DIFFERENTIATION OF THE UREILITE PARENT ASTEROID
One such case may have been the parent body of the ureilite meteorites (UPB). Ureilites are ultramafic (Fo 75-95 olivine + pyroxene) achondrites that represent the residual mantle of a partially differentiated, carbon-rich asteroid. Several lines of evidence, including unequilibrated oxygen isotopes, experiments, and physical modelling, suggest that melt extraction on the UPB must have been a near-fractional (incremental), rather than batch, process. This hypothesis can be tested with the compositions of the extracted melts (i.e., ureilitic crustal rocks).
Although there are no whole meteorites that represent ureilitic crustal rocks, polymict ureilites (samples of rubble piles formed after disruption of the UPB) contain feldspathic clasts (microns to millimeters) that could be remnants of the crust. The most common lithology identified from these clasts, the “albitic lithology,” consists of plagioclase of An0-30, FeO-rich pigeonite, augite, phosphates, Fe-Ti oxides, and incompatible element-rich glass. A few larger clasts (up to 26 g), from the Almahata Sitta (AhS) polymict ureilite (e.g., the ALM-A trachyandesite) have been interpreted as more representative samples of this lithology. Its “evolved” composition supports fractional melt extraction.

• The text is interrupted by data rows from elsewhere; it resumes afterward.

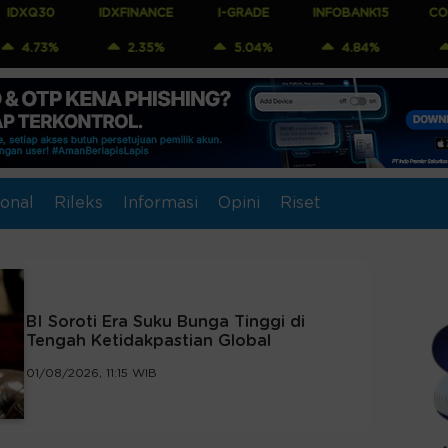
IDXFINANCE
I-GRADE
INFOBANK15
COMPOSITE
2.35%
5.04%
4.84%
1.29%
onal
Rileks
Informasi
Opini
Riset
ta Emiten dan Investasi
BI Soroti Era Suku Bunga Tinggi di
Tengah Ketidakpastian Global
01/08/2026, 11:15 WIB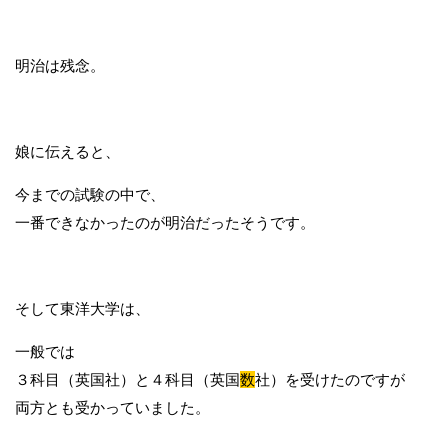
明治は残念。
娘に伝えると、
今までの試験の中で、
一番できなかったのが明治だったそうです。
そして東洋大学は、
一般では
３科目（英国社）と４科目（英国
数
社）を受けたのですが
両方とも受かっていました。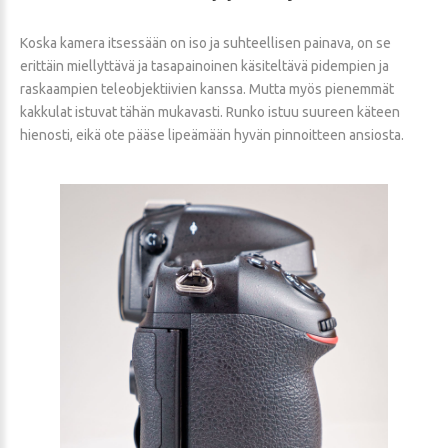
Koska kamera itsessään on iso ja suhteellisen painava, on se
erittäin miellyttävä ja tasapainoinen käsiteltävä pidempien ja
raskaampien teleobjektiivien kanssa. Mutta myös pienemmät
kakkulat istuvat tähän mukavasti. Runko istuu suureen käteen
hienosti, eikä ote pääse lipeämään hyvän pinnoitteen ansiosta.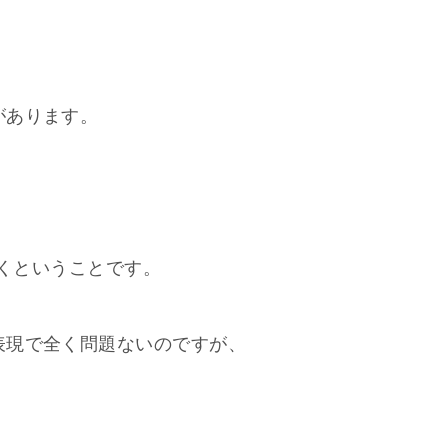
があります。
聞くということです。
表現で全く問題ないのですが、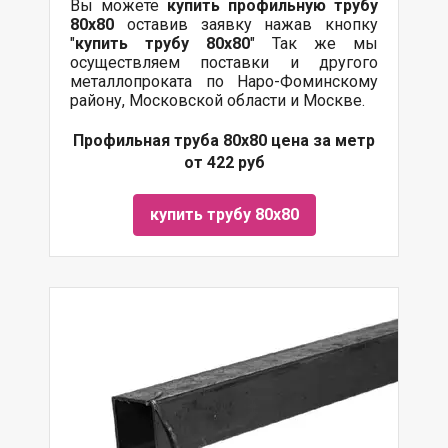
Вы можете
купить профильную трубу
80х80
оставив заявку нажав кнопку
"
купить трубу
80х80
" Так же мы
осуществляем поставки и другого
металлопроката по Наро-Фоминскому
району, Московской области и Москве.
Профильная труба 80х80 цена за метр
от 422 руб
купить трубу 80х80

We will discuss two new AhS clasts that paint a more complex picture. MS-MU-012 is the first known plagioclase-bearing (An67), yet still ultramafic, ureilite. AhS 3005 is an andesite that resembles the albitic lithology in places but also contains a more primitive assemblage of An55 plagioclase, olivine and orthopyroxene. We use petrologic and trace element data to evaluate whether these clasts represent late incremental melts, or rather basaltic batch melts from which the albitic lithology could have been derived by fractional crystallization.